I use Edge exclusively now, Mail, Weather, Calendar, Calculator, Forza and Quantum Break, and on my tablet, I play some of the freemium games. UWP programs are, in general, far and away more touch friendly than anything else released on Windows.
W10 is the universal platform where you can run the same apps in multiple devices pc,mobile,holo lens,iot etc., isn't this great idea? One app which works in all the win10 devices.If you are not interested in using win10 apps it doesn't mean that it doesn't work fine for others or it is a bad idea. Yes we never want ios to be WINDOWS.Win10 is what it is.It's a great developing platform mainly for mobile,you can just compare the results from win8.1 to win10 how it is developed.Yes I agree that its lags in terms of apps but my opinion is windows has all the apps I need.yes some need clash of clans,snapchat etc., I'm really not interested in it
Even the wording is hideous. Calling "sideload" the normal way to install a program on MY device, gives you the clear idea that MS want his users to become a mass of paying idiots, able just to push a button and nothing more. That's because they are trying to ape what Apple does since a decade,since Adolf bin Jobs launched the remote control for his users called iPhone. Fighting all this is not a technical choice it's a civil battle, and also a technical choice.

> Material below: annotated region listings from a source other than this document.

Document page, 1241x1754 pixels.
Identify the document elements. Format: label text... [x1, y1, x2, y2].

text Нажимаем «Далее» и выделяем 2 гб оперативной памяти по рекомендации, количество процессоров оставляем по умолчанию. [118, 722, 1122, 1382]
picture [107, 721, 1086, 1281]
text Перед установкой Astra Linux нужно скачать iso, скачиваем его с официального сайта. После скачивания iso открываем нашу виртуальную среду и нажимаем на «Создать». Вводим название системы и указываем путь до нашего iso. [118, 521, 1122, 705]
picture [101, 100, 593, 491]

I have tried to use a few "apps" but most of them are simply horrible. And I don't really blame the developers, as I have yet to find any UWP app that is not rather sluggish. One thing that is really horrible with using UWP-apps is that you can't control the audio using the Windows Volume Mixer. This is a huge oversight by Microsoft. As one who use a external-DAC, I need to manually adjust volume using the mixer all the tame and having the UWP-apps not registering in the mixer is horrible. Not to mention that most UWP-apps tends to reset their volume settings each and every time I re-open the damn apps... I have a lot of apps installed: - Twitter - Plex - Plex for Windows 10 BETA - Twit.TV - Facebook BETA - TV2 Sumo - Unstream - Wunderlist - Xbox Accessories - Netflix - TeamViewer - Messenger - Audiobooks from Audible - Remote Desktop - Messages - HyperTube Of all the apps, the only ones that I actually use are the video apps. Simply because I hate to watch in the web-browser. It's much better with a app that uses less resources (no flash..) that I can re-scale to whatever size I'd want (I'm looking at you YouTube..). None of them are anything special, but the resizing makes them more useful than their web-counterparts. They suddenly vanishes (closes) at random and whatnot.. Most of them have apps on the Apple App Store and Google Play Store, and those versions tends to be ten times better...

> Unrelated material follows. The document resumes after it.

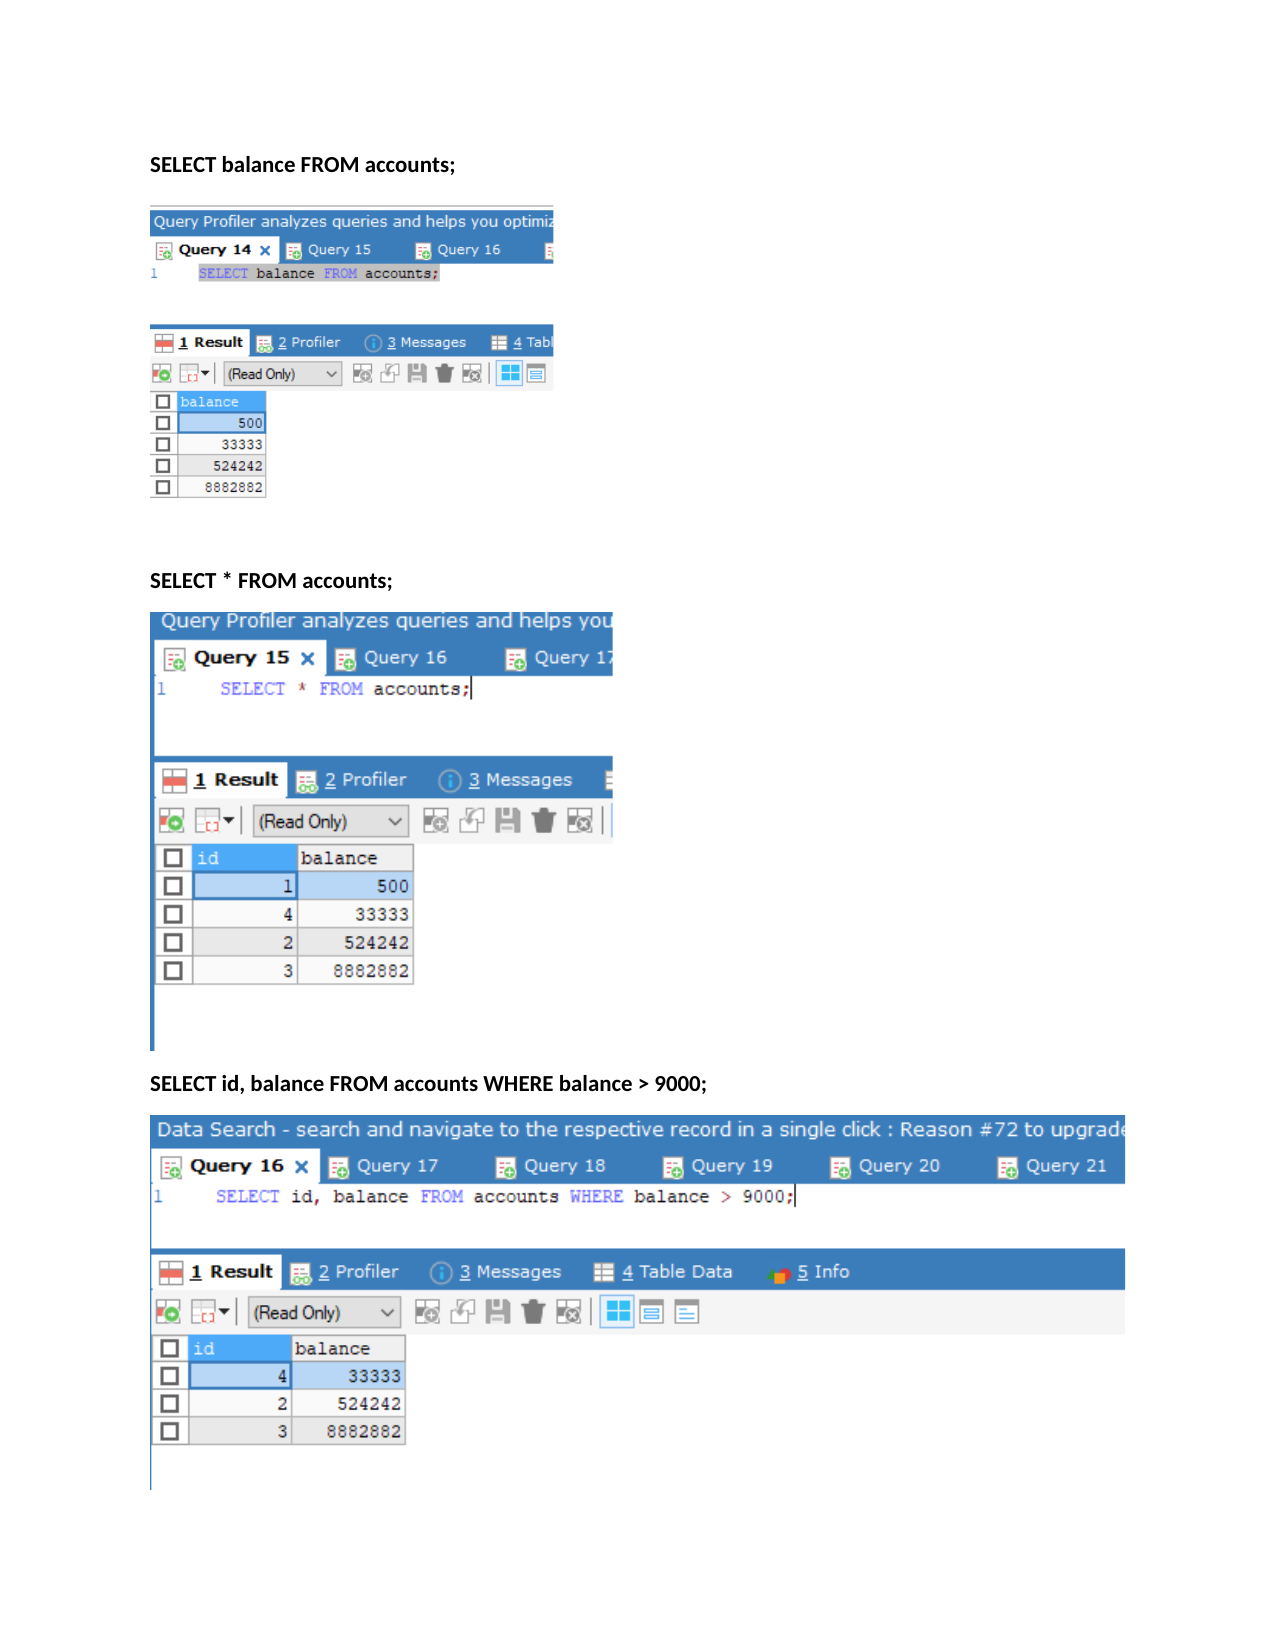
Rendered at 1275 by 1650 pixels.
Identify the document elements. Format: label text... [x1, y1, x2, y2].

text SELECT balance FROM accounts; [150, 150, 1125, 178]
text SELECT * FROM accounts; [150, 566, 1125, 594]
text SELECT id, balance FROM accounts WHERE balance > 9000; [150, 1069, 1125, 1097]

The problem is still the same as it was in windows 8. As long as UAC is alpha quality requiring UAC is a no-go. 1. Programs can't create files and registry keys in virtualstore, only copy existing ones. 2. Redirected files and keys aren't redirected when manually accessed, no error messages shown if you edit the wrong file/key 3. Can't access system services like regsvr32 from batch files without manually opening an admin cp first. (Right click, run as admin does not work.) 4. Can't edit files in protected areas by double clicking and then saving. Copy to desktop, edit, copy back is incredibly stupid. Until these are solved, keeping UAC on is impossible for me, which means no access to any "apps", even if I wanted to.